Dermatology dataset is used to train a backprop network here. Dermatology dataset is 6 class data. No of Attributes = 33 Class 0: Psoriasis- A condition in which skin cells build up and form scales and itchy patches. Class 1: seboreic dermatitis- A skin condition that causes scaly patches and red skin. Class 2: lichen planus- An inflammatory condition of the skin and mucous membranes. Class 3: pityriasis rosea- A skin rash that sometimes begins as a large spot on the chest, belly, or back followed by a pattern of smaller lesions. Class 4: cronic dermatitis- a rapidly evolving red rash which may be blistered and swollen. Class 5: pityriasis rubra pilaris- a group of rare skin disorders that present with reddish-orange coloured scaling patches with well-defined borders
- Adapting the output of the network: Outputs of the network are changed and appropriately scaled
- Minimization of the misclassification costs: The misclassification costs can also be taken in account by changing the error function that is being minimized.
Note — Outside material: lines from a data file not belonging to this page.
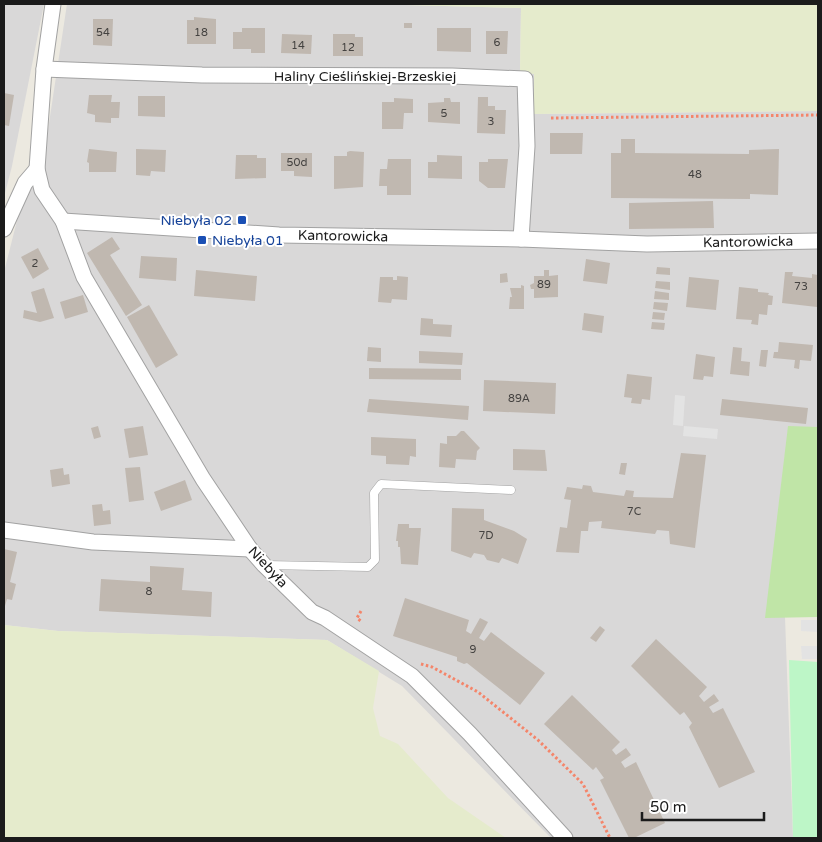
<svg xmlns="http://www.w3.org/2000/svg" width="822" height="842" viewBox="0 0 822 842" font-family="'Varela Round',sans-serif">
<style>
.residential{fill:#d9d8d8}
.farmland{fill:#e5ebcc}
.grass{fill:#c0e5a7}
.park{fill:#bdf6c7}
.parking{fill:#e3e3e3}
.building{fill:#c0b8b0}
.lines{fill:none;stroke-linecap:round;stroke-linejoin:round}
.lane-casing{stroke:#a2a2a2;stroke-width:9}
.street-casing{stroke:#a2a2a2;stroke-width:17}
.path{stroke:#f4856a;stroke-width:3;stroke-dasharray:2.5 2.5;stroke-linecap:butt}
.lane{stroke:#fff;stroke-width:8}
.street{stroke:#fff;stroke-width:15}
.transit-dot{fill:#1a4fb4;stroke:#fff;stroke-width:2}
.labels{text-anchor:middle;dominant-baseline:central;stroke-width:4;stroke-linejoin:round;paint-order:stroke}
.number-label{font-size:11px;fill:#444240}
.street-label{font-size:14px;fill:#1b1b1b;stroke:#fff}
.transit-label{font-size:14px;fill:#164399;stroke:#fff;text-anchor:end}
</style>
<rect width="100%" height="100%" fill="#ece9e0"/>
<g class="residential">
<polygon points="4,4 44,4 12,166 4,197"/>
<polygon points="67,4 368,4 521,8 520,72 534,74 534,114 818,111 818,617 785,617 793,838 551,838 402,686 327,640 58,631 4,625 4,272 24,193 46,143"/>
</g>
<g class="farmland">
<polygon points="368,4 818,4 818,111 534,114 534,74 520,73 521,8"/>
<polygon points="4,625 58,631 327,640 379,671 373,708 380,736 398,744 448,798 506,838 4,838"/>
</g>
<polygon class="grass" points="788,426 818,427 818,617 765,618"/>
<polygon class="park" points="789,660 818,662 818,838 793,838"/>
<g class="parking">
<polygon points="675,395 685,396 683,426 673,425"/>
<polygon points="684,426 718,429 717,439 683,436"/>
<polygon points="801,620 818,620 818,632 801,631"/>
<polygon points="801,646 818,646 818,659 802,659"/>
</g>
<g class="building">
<polygon points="194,17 216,19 216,44 187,44 187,20 194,20"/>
<polygon points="93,19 113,19 112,46 93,45"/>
<rect x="404" y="23" width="8" height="5"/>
<polygon points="242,28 265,28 265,53 251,53 251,49 233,49 233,32 242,32"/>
<polygon points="437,28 471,28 471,52 437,51"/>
<polygon points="486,31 508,31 507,54 486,54"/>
<polygon points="282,34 312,35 311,54 281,53"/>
<polygon points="333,34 355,34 355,37 363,37 363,56 333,56"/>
<polygon points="4,93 14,95 9,126 4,125"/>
<polygon points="89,95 112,95 111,102 120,102 119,118 111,118 111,123 95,122 95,115 87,113"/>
<polygon points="138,96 165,96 165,117 138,116"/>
<polygon points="478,97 488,97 488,106 495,106 495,110 506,110 505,134 477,133"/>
<polygon points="394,98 413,99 413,113 404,113 403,129 382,129 382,102 394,102"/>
<polygon points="444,98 450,98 451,102 460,102 460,124 428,122 428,103 444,102"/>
<polygon points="550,133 583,133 582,154 550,154"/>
<polygon points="621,139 635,139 635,153 749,154 749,150 779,149 778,195 750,194 750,199 611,198 611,153 621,153"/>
<polygon points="89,149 117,152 116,172 89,172 89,163 87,162"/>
<polygon points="136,149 166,150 165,172 151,171 150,176 136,175"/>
<polygon points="350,151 364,152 363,187 334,189 334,156 347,156 347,152"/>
<polygon points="281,153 312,153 312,177 294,176 294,171 281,171"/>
<polygon points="236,155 257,155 257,158 266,158 266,178 235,179"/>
<polygon points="437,155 462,156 462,179 428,178 428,162 437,162"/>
<polygon points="388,159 411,159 411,195 387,195 387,186 379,186 380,169 387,169"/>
<polygon points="488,159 508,159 505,188 488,188 479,181 479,162 488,162"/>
<polygon points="713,201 714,228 629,229 629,203"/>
<polygon points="112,237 120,249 110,255 142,305 126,316 87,253"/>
<polygon points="38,248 49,269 33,279 21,257"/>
<polygon points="141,256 177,258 176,281 139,278"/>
<polygon points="586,259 610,263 607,284 583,281"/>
<polygon points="657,267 670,268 670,275 656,274"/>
<polygon points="196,270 257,276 255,301 194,296"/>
<polygon points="544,270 549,270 549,276 558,275 558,297 534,298 534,289 531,289 530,285 534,283 534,276 544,276"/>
<polygon points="785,272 793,272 792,276 812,278 812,274 818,275 817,307 782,303"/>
<polygon points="507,273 508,282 500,283 500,274"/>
<polygon points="397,276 408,277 407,300 392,299 391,303 378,302 380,277 393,277 393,280 397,280"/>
<polygon points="689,277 719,280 716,310 686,307"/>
<polygon points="656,281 670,282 670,290 655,288"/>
<polygon points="521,285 524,286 524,309 509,309 510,297 512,297 510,288 521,288"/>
<polygon points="739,287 758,289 758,292 769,293 768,295 773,296 772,305 768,305 767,315 759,314 758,325 751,324 752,320 736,319"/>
<polygon points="44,288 54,318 40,322 23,318 24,310 37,313 31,292"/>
<polygon points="655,291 669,293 669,300 654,299"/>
<polygon points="83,295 88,312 65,319 60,302"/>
<polygon points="654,302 668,303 667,311 653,309"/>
<polygon points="149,305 178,355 156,368 127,317"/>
<polygon points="653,312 665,313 664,320 652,319"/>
<polygon points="584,313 604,316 602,333 582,330"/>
<polygon points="421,318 433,319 433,324 452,325 451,337 420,335"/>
<polygon points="652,322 665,323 664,330 651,329"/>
<polygon points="779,342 813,345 811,361 800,360 799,369 794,368 795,360 773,358 774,352 778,352"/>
<polygon points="368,347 381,348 381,362 367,361"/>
<polygon points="733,347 742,348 741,361 750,362 749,376 730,374"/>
<polygon points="761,350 768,350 766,367 759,366"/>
<polygon points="419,351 463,353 462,365 419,363"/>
<polygon points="696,354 715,357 713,377 704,376 703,380 693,379"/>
<polygon points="369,368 461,369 461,380 369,379"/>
<polygon points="627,374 652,377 650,400 642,399 641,404 631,403 632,398 624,397"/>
<polygon points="484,380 556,383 555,414 483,411"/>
<polygon points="369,399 469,406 468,420 367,412"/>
<polygon points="722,399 808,408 806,424 720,415"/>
<polygon points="98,426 101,437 94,439 91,428"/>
<polygon points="143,426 148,455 129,458 124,429"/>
<polygon points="461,431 464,431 480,448 477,451 476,460 456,459 455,468 439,467 440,443 447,444 447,436 456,436"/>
<polygon points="371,437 416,439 416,457 410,456 409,465 386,464 386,456 371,455"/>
<polygon points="513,449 545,450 547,471 513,470"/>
<polygon points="681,453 706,455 695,548 670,544 669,531 657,530 655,534 601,528 602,521 589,522 588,531 581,531 579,553 556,552 560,527 567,528 571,500 564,499 567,487 582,489 583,485 591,486 593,492 624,496 626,490 634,491 633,497 673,498"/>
<polygon points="621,463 627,463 625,475 619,474"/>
<polygon points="140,467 144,500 129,502 125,468"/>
<polygon points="63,468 64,475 69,474 70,484 52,487 50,470"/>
<polygon points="185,480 192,500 161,511 154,492"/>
<polygon points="102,504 103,511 110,510 111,524 94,526 92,505"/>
<polygon points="452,508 484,509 484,520 514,531 527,539 518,564 502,558 499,563 487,560 484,555 474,553 471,558 451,551"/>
<polygon points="398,524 409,524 409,528 421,528 418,565 401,564 400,547 398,547 398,541 396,541"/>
<polygon points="4,549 17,552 10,582 16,584 12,600 7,599 5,606"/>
<polygon points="150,566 184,568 182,590 212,592 211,617 99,611 101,579 150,582"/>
<polygon points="405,598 469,620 466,631 471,634 480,618 488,622 479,638 484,641 491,632 545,673 520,705 467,663 464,664 457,661 457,657 393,636"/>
<polygon points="600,626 605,630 596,642 590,638"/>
<polygon points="656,639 707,687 699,696 704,702 714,694 719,701 709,707 713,713 723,708 755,772 719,788 689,727 692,723 684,712 680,715 631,666"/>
<polygon points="572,695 620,742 612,750 616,755 626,748 631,755 621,762 625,768 636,762 665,823 634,838 629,838 600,780 604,778 596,767 593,770 544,724"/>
</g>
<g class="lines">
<g class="lane-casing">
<polyline id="lane" points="266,565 368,567 375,560 374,493 381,484 511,490"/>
</g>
<g class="street-casing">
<g id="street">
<polyline points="53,4 44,69 37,169 42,190 63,221 84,277 203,479 250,549 264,565 312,612 325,618 412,676 470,734 565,838"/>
<polyline points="44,69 202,75 452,76 525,79 527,146 521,239"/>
<polyline points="63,221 279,235 521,239 647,244 818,241"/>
<polyline points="4,229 25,183 37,169"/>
<polyline points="4,530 93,542 250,549"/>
</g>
</g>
<g class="path">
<polyline points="551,118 818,115"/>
<polyline points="361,611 357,618 362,622"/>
<polyline points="421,664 432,667 478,692 538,740 583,784 610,838"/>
</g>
<use href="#lane" class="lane"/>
<use href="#street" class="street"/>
</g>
<g class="transit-dot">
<rect x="237" y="215" width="10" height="10" rx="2.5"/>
<rect x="197" y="235" width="10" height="10" rx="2.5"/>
</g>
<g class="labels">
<g class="number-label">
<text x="103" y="32">54</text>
<text x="201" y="32">18</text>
<text x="497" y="42">6</text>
<text x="298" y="45">14</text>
<text x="348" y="47">12</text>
<text x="444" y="113">5</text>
<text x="491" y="121">3</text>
<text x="297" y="162">50d</text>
<text x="695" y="174">48</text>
<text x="35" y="263">2</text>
<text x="544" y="284">89</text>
<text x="801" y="286">73</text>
<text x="519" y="398">89A</text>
<text x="634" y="511">7C</text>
<text x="486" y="535">7D</text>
<text x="149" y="591">8</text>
<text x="473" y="649">9</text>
</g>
<g class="street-label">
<text x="365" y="76">Haliny Cieślińskiej-Brzeskiej</text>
<text transform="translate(343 236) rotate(1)">Kantorowicka</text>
<text transform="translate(748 242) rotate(-1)">Kantorowicka</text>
<text transform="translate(268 567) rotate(47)">Niebyła</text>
</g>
<g class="transit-label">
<text x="232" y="220">Niebyła 02</text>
<text x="212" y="240" text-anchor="start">Niebyła 01</text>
</g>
</g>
<rect width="822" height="842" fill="none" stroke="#1b1b1b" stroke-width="10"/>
<path d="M642 812v8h122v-8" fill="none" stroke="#1b1b1b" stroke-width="2.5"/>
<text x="650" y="812" font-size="15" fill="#1b1b1b" stroke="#ffffff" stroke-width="4" paint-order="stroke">50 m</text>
</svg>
Instead of minimizing the squared error, the backpropagation learning procedure should minimize the misclassification costs.
- Adapting the learning rate: The idea of this approach is that the high cost examples (that is, examples that belong to classes with high expected misclassification costs) can be compensated for by increasing their prevalence in the learning set. In neural network this can be implemented by increasing learning rate for high cost examples, thus giving them greater impact on the weight changes. To ensure the convergence of the modified backpropagation procedure, the corrected learning rate should also be accordingly
In this implementation, I have used Adapting the learning rate method. According to classes a Symmetric and Asymmetric Cost matrix is created as mentioned below:
Here in symmetric cost matrix cost for misclassification is reduces for the classes they are close to each other and cost increased for classes which has big difference. Asymmetric cost matrix has random cost assigned. Normal cost matrix has one cost for each pair of misclassification Misclassification cost is applied in the form of learning rate increase (by constant value c). Ex: for Symmetric cost metrix Expected class 1 predict 0, new learning rate will be l_rate + 0.3C Expected class 1 predict 4, new learning rate will be l_rate + 0.9C Expected class 1 predict 5, new learning rate will be l_rate + 1.2*C In execution l_rate is 0.5 and C is 0.2 Same rule applied for Asymmetric cost matrix
- Read Both training and test datasets
- Convert data from both dataset to proper format (Attributes to Float, Class value column to Int)
- Normalize datasets: In this dataset Attribute value vary at large scale so to reduce efforts required to train network I normalized dataset.
- Create initial network for both the cases.
- Train network with consideration of Symmetric cost during error propagation, Test trained network (Modified algorithm run)
- Train network with consideration of Asymmetric cost during error propagation, Test trained network (Modified algorithm run)
- Train network without consideration of cost during error propagation, Test trained network
(Here in symmetric and asymmetric cost matrix some misclassification class pair has less value and some has more value. The class which are related (close class 0 -1) has less misclassification cost compare to value in Normal matrix. And further classes (big difference in attributes class 0 – 5) have higher misclassification cost)
As you can see in above when we apply cost matrix in training and then test the network we get slightly more accuracy on all the cases. Apart from accuracy total misclassification cost is also decreased in most of the runs. Also, whether its symmetric cost matrix or asymmetric cost matrix, we get improvement in accuracy and total misclassification cost. In some runs we get significant improvement in total misclassification cost as highlighted in above table. Conclusion: Algorithm is modified to minimize the costs of the errors made. Experiment shows that including misclassification cost in the form of learning rate while training backpropagation algorithm will slightly improve accuracy and improvement in total misclassification cost. There are multiple ways to include misclassification cost and this result may vary depending how you apply that.
Modification is done in such a way that the behavior of the modified algorithm remains same to that of the original backpropagation algorithm. This result will depend on problem dataset you are using and also how you initialize the network in first step.